Unlike traditional pandas libraries, tools mutate shared state:

```python
# Tools operate on state, not raw DataFrames
result = drop_na(state, params)  # ✓ Correct
result = drop_na(df, params)     # ✗ Old pattern
```

### 2. JSON-Serializable Returns

All returns must be Pydantic models:

```python
# Returns JSON-serializable result
result = describe(state, params)
json_str = result.model_dump_json()  # Always works

# NOT raw DataFrames or matplotlib figures
```

### 3. Transform Tools Save to State

Transform operations create new named DataFrames:

```python
result = registry.invoke("transforms", "groupby_aggregate", state, {
    "by": ["region"],
    "agg_func": {"sales": "sum"},
    "save_as": "regional_totals"  # Optional custom name
})
# New DataFrame now available as state.get_dataframe("regional_totals")
```

### 4. Models Stored by ID

Trained models aren't returned directly - they're stored:

```python
result = train_random_forest_classifier(state, params)
# result.model_id = "random_forest_classifier_churn_20241207_143022"
# Use state.get_model(result.model_id) to retrieve
```

## Contributing

See [docs/CONTRIBUTING.md](docs/CONTRIBUTING.md) for detailed contribution guidelines.

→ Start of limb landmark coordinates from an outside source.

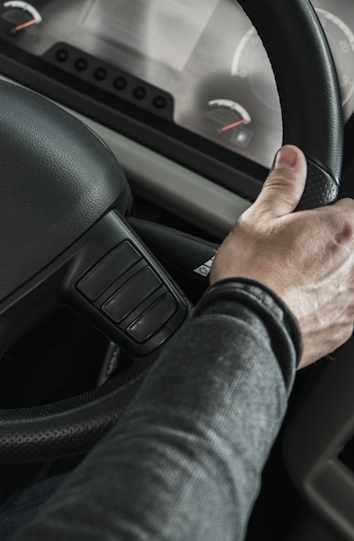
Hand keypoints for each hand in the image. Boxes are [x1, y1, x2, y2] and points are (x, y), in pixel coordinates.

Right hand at [210, 145, 353, 368]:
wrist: (249, 330)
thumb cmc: (252, 277)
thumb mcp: (256, 221)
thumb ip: (282, 186)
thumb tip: (292, 158)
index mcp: (343, 227)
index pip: (350, 209)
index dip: (324, 218)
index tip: (304, 230)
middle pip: (352, 244)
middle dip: (328, 249)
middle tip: (295, 260)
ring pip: (348, 276)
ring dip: (330, 277)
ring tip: (296, 287)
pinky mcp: (349, 324)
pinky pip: (345, 307)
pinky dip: (328, 306)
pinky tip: (298, 307)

### Quick Start for Contributors

1. Fork and clone the repository
2. Install dependencies: `poetry install`
3. Create a new tool following the pattern in existing tools
4. Write tests in `tests/`
5. Submit a pull request

### Tool Signature Pattern

All tools must follow this signature:

```python
from stats_compass_core.state import DataFrameState
from stats_compass_core.results import SomeResult
from stats_compass_core.registry import registry

class MyToolInput(BaseModel):
    dataframe_name: str | None = Field(default=None)
    # ... other params

@registry.register(category="category", input_schema=MyToolInput, description="...")
def my_tool(state: DataFrameState, params: MyToolInput) -> SomeResult:
    df = state.get_dataframe(params.dataframe_name)
    source_name = params.dataframe_name or state.get_active_dataframe_name()
    
    # ... do work ...
    
    return SomeResult(...)
```

## License

MIT License - see [LICENSE](LICENSE) for details.